Our national mood seems dark and stormy. The good news is, we feel empowered to change it

  • Illustration by Gerard Dubois for TIME

    It was back in 1966, when America's postwar consensus was showing some cracks, that Lou Harris launched his Alienation Index. Harris set out to measure an unsettling twist in the American story. "The hottest idea was that a mood of radical helplessness was blanketing the land," observes Rick Perlstein, author of the rollicking cultural history Nixonland . "America was suffering an epidemic of 'alienation.'" College kids were spitting on the American flag; suburban moms were marching against the war. The best-seller lists included books challenging the conclusions of the Warren Commission report on Kennedy's assassination. The President was an object of ridicule. "In Texas," an airline executive told TIME that October, "they wouldn't believe Johnson if he told them that next month was November."

    So Harris devised five statements to measure how removed people felt from their leaders. The index derives from the average number of people who agree that "the rich get richer and the poor get poorer; what you think doesn't count very much anymore; the people running the country don't really care what happens to you; most people in power try to take advantage of people like you; you're left out of things going on around you."

    These were sentiments that in other words defined the debate in 2010, as Tea Party protesters carried signs saying, DC: THE LONGER YOU STAY, THE LESS YOU REMEMBER ABOUT US, and bumper stickers declared that PUBLIC IGNORANCE IS CORPORATE BLISS. Between bailouts, deficits, another confounding war and a President whose approval rating ended the year at a personal low of 36% (but who could take comfort that Congress's stood at 11%), it would be easy to think America is, more than ever, Alienation Nation.

    But that would be wrong.
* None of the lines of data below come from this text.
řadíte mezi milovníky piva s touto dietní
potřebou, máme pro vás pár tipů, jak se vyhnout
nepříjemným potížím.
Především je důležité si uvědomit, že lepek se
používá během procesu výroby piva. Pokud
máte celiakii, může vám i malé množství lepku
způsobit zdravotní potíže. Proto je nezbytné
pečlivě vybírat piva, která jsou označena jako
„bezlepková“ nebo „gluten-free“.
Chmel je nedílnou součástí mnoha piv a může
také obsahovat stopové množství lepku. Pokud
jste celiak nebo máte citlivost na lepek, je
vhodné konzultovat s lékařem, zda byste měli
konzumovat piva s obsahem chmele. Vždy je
The Alienation Index, which stood at 29 in 1966, climbed to 59 in 1974 (the conclusion of Watergate) and reached 62 in 1983, in the midst of the Reagan recession. It kept rising during the first Bush Administration, to 66 in 1991 when the sense of common purpose fed by the first Gulf War gave way to economic gloom. That helped put the Democrats back in the White House after 12 years, but two government shutdowns in 1995 drove the index to a high of 67 as the evening news showed lawmakers squabbling while the NIH hotline went unanswered, toxic-waste cleanup was halted, passport applications went unprocessed and tourists were turned away from 368 national-park sites.

    So how does the present moment compare? In 2010 the index was 52 — lower than it has been for most of the past 20 years. It's not that people think Washington is suddenly warm and welcoming and sensitive to their needs: fully 70% of people think the nation's leaders are out of touch. But how people feel about politicians may not matter as much as how we feel about ourselves — and only 37% of us feel that we are left out of things going on around us, compared with 51% in 1995.
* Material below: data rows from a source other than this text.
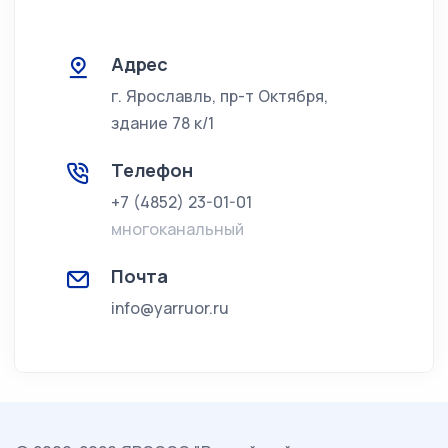
Адрес
г. Ярославль, пр-т Октября,
здание 78 к/1
Телефон
+7 (4852) 23-01-01
многоканальный
Почта
info@yarruor.ru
    Every day brings new evidence of a kind of personal empowerment, fueled by technology, that represents the very opposite of alienation. Feel helpless about media bias? Start a blog. Find popular culture coarse? Make your own movies on your smart phone. The iconic tableau of democracy in the new year came not from Washington but from Newark, N.J., where Mayor Cory Booker delivered diapers to a mom after her brother tweeted that she was trapped, snowbound. Suddenly, politics is flat.

    As opportunities change, so do expectations. This past Thanksgiving, even as the recovery staggered and wheezed, 41% of Americans said they felt they had more to be thankful for than they did a few years ago. Fewer than a quarter are grateful for the current economic climate — one-third as many as 25 years ago — but 66% are grateful for their personal economic situation. A Gallup poll finds that 58% think 2011 will be better than 2010; 42% even think the U.S. will be governed better this year.
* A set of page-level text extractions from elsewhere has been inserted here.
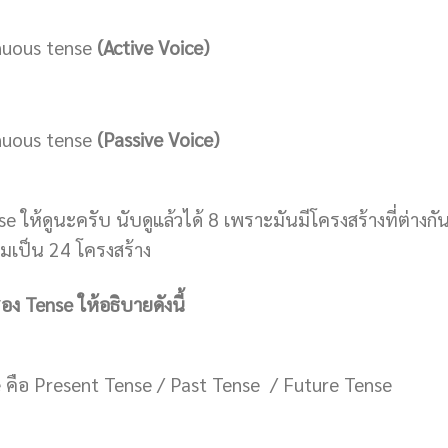
nuous tense
(Active Voice)
nuous tense
(Passive Voice)
e ให้ดูนะครับ นับดูแล้วได้ 8 เพราะมันมีโครงสร้างที่ต่างกั
มเป็น 24 โครงสร้าง
ื่อง Tense ให้อธิบายดังนี้
e คือ Present Tense / Past Tense / Future Tense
    The Mad as Hell political narrative isn't going away, partly because watching the gargoyles do combat on cable has a certain entertainment value, and there is plenty to give viewers heartburn. But if I were a politician plotting my approach and agenda in 2011, I'd pay less attention to the noise, unless you're reading the bumper sticker that says SOMEWHAT IRRITATED ABOUT EXTREME OUTRAGE.